*** Opening of DATA EXTRACT ***
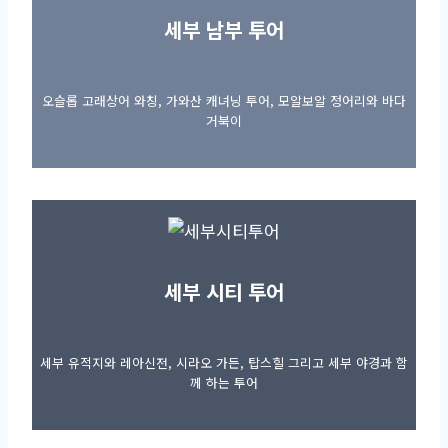
세부 남부 투어
오슬롭 고래상어 와칭, 가와산 캐녀닝 투어, 모알보알 정어리와 바다
거북이
세부 시티 투어
세부 유적지와 레아신전, 시라오 가든, 탑스힐 그리고 세부 야경과 함
께 하는 투어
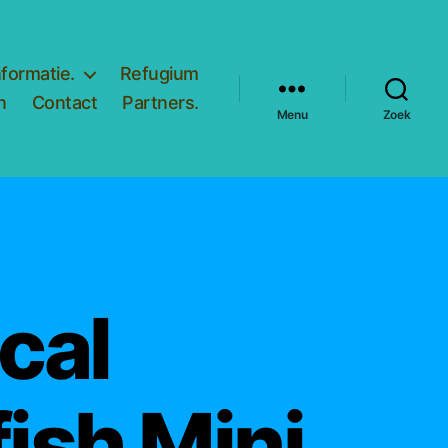
nformatie.
Refugium
n
Contact
Partners.
Menu
Zoek
cal
ish Mini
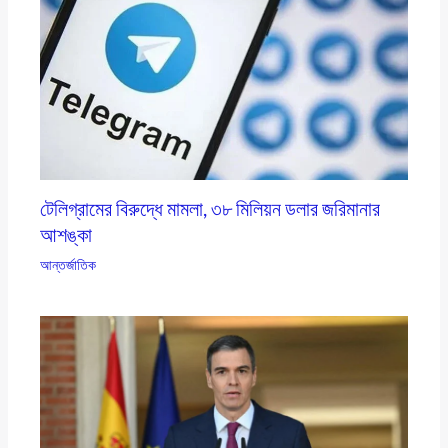
টেলিগ্রামের বিরুদ্ধে মামলা, ৩৮ মিলিয়ন ডলার জরিমানার
আশঙ্কা
আন্তর্জাতিক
*** Close of DATA EXTRACT ***
TASK: Copy out the text read from all three items line for line, keeping every character as it appears. Leave the pictures out of your answer.

RESULT:
세부 남부 투어
오슬롭 고래상어 와칭, 가와산 캐녀닝 투어, 모알보알 정어리와 바다
거북이
세부 시티 투어
세부 유적지와 레아신전, 시라오 가든, 탑스힐 그리고 세부 야경과 함
께 하는 투어
nformatie.
Refugium
n
Contact
Partners.
Menu
Zoek
cal
ish Mini
টেলিগ্রামের বিরুদ্ধে মামলা, ৩৮ মিলিয়ন ডলার জরিমানার
আশঙ্কা
আন্তর্জাতিক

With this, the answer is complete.